- _What the task asks_
From the rows below, extract the lines running from the one with "scientific name: Polygonia satyrus" up to and including the one with "order: Sapindales", and reproduce them word for word.

- _Records for this exercise_
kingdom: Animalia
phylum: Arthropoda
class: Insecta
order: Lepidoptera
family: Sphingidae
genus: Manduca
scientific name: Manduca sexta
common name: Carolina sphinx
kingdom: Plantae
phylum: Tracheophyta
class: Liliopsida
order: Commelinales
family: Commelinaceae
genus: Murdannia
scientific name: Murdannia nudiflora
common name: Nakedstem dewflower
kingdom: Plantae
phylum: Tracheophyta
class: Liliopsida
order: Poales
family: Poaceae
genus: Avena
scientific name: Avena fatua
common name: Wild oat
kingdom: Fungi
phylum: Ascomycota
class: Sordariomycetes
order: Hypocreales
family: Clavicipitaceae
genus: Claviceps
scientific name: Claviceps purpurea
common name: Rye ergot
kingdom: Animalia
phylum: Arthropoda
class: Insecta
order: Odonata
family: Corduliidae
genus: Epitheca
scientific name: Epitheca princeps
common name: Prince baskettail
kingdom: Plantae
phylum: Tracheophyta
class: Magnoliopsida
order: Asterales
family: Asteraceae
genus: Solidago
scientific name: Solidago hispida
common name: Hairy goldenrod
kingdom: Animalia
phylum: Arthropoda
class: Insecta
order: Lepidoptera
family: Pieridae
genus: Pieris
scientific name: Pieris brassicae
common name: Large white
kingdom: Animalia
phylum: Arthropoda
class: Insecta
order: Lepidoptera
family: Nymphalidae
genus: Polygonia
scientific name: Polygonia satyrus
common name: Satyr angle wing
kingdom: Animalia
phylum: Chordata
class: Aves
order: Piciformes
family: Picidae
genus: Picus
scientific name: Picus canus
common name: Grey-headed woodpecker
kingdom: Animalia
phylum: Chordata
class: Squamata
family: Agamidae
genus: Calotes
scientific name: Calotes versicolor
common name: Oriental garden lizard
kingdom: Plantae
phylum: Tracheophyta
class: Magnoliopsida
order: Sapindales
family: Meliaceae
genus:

- _Output_
scientific name: Polygonia satyrus
common name: Satyr angle wing
kingdom: Animalia
phylum: Chordata
class: Aves
order: Piciformes
family: Picidae
genus: Picus
scientific name: Picus canus
common name: Grey-headed woodpecker
kingdom: Animalia
phylum: Chordata
class: Squamata
family: Agamidae
genus: Calotes
scientific name: Calotes versicolor
common name: Oriental garden lizard
kingdom: Plantae
phylum: Tracheophyta
class: Magnoliopsida
order: Sapindales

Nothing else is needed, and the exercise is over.